The thrust of appellant's argument is that the trial judge's sentence of community control following a finding that appellant was an habitual felony offender constituted an illegal application of the habitual felony offender statute. Appellant then argues that, assuming that the habitual felony offender statute was improperly applied, the subsequent ten-year prison sentence imposed upon violation of community control was an upward departure from the guidelines without adequate reasons.

*313 We reject both of appellant's arguments. In doing so, we must analyze the habitual offender statute, section 775.084, much more closely and broadly than we have before been called upon to do and reassess our holdings in previous decisions of this court. Walsingham v. State, 576 So.2d 365 (Fla. 2d DCA 1991); State v. Allen, 573 So.2d 170 (Fla. 2d DCA 1991); State v. Davis, 559 So.2d 1279 (Fla. 2d DCA 1990).

First, we reject appellant's argument that a sentence of community control following habitualization of a defendant is illegal. As we have previously observed, even were we able to now reach any procedural errors in the original sentencing process, we are without a sufficient record to reveal to us what errors, if any, may have taken place. Even so, we conclude that there is nothing inherently or per se illegal about a sentence of community control coupled with a determination that a defendant is an habitual felony offender. Therefore, any error in the procedure that led to the sentence now complained of was waived by the lack of a timely appeal.

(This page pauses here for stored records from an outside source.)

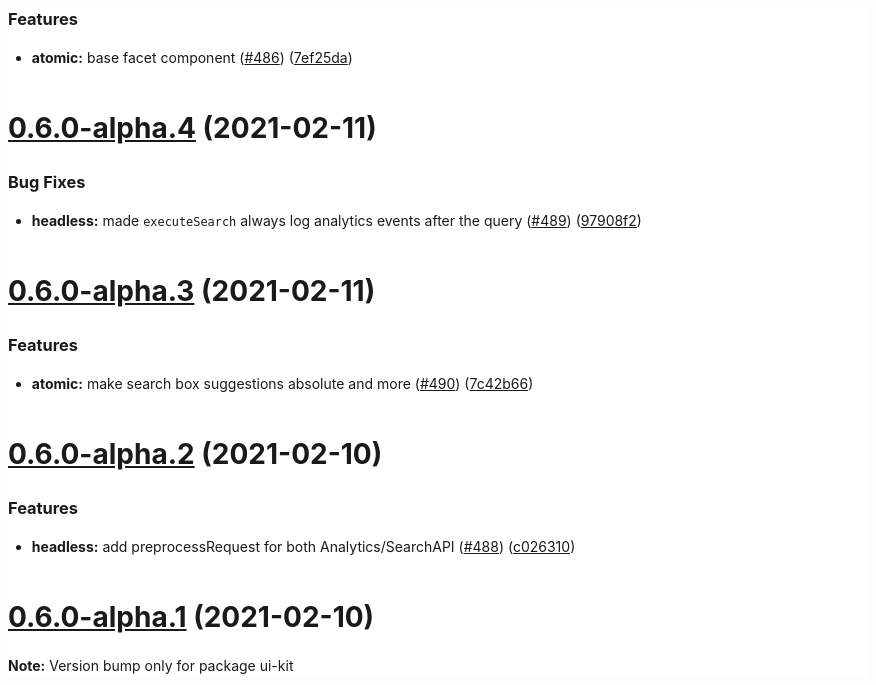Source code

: 
### Features

* **atomic:** base facet component ([#486](https://github.com/coveo/ui-kit/issues/486)) ([7ef25da](https://github.com/coveo/ui-kit/commit/7ef25dafccfc84b9ff20f7bb0b8aabf4d980e9f6))





# [0.6.0-alpha.4](https://github.com/coveo/ui-kit/compare/v0.6.0-alpha.3...v0.6.0-alpha.4) (2021-02-11)


### Bug Fixes

* **headless:** made `executeSearch` always log analytics events after the query ([#489](https://github.com/coveo/ui-kit/issues/489)) ([97908f2](https://github.com/coveo/ui-kit/commit/97908f206823f673c15be2ead00ada711b61b31e))





# [0.6.0-alpha.3](https://github.com/coveo/ui-kit/compare/v0.6.0-alpha.2...v0.6.0-alpha.3) (2021-02-11)


### Features

* **atomic:** make search box suggestions absolute and more ([#490](https://github.com/coveo/ui-kit/issues/490)) ([7c42b66](https://github.com/coveo/ui-kit/commit/7c42b66370000bddcd5beda9c58876d6694dcd31))





# [0.6.0-alpha.2](https://github.com/coveo/ui-kit/compare/v0.6.0-alpha.1...v0.6.0-alpha.2) (2021-02-10)


### Features

* **headless:** add preprocessRequest for both Analytics/SearchAPI ([#488](https://github.com/coveo/ui-kit/issues/488)) ([c026310](https://github.com/coveo/ui-kit/commit/c0263106cf6328556893874b37d7521e42f73d5a))





# [0.6.0-alpha.1](https://github.com/coveo/ui-kit/compare/v0.6.0-alpha.0...v0.6.0-alpha.1) (2021-02-10)

**Note:** Version bump only for package ui-kit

There have been a number of earlier cases, mainly decided under prior versions of the habitual felony offender statute, that have noted an inconsistent sentencing procedure in those cases that was perceived to be contrary to legislative intent. The perceived legislative intent was that an habitual felony offender should not be sentenced to a term of probation or community control or any sentence less severe than if the defendant had been sentenced without habitualization under normal sentencing guidelines or procedure. See Eutsey v. State, 383 So.2d 219 (Fla. 1980); Davis, 559 So.2d at 1279; Scott v. State, 550 So.2d 111 (Fla. 4th DCA 1989), review dismissed, 560 So.2d 235 (Fla. 1990); Snowden v. State, 449 So.2d 332 (Fla. 5th DCA 1984), quashed on other grounds, 476 So.2d 191 (Fla. 1985); Shead v. State, 367 So.2d 264 (Fla. 3d DCA 1979).

We conclude now, however, that recent amendments to section 775.084, particularly those effected by chapter 88-131, section 6, Laws of Florida, recent supreme court decisions, notably Burdick v. State, 594 So.2d 267 (Fla. 1992) and Williams v. State, 581 So.2d 144 (Fla. 1991), and our closer examination of section 775.084, make clear a trial judge's discretion to exercise leniency even after determining a defendant to be an habitual offender.

The implementation of the habitual offender sentencing process has always been a two step procedure. The first step is that prescribed in subsection 775.084(3), whereby the sentencing judge determines whether a defendant qualifies as an habitual felony offender or an habitual violent felony offender. The second step is that prescribed in subsection 775.084(4) and sets forth the sentence to be imposed after a person is determined to be an habitual felony offender. We conclude that the 1988 amendment to subsection 775.084(3) changed that determination of habitual offender status from a discretionary determination to a ministerial determination. Significant to our conclusion is the manner in which chapter 88-131, section 6, Laws of Florida, effected amendments to subsections (3) and (4) of section 775.084.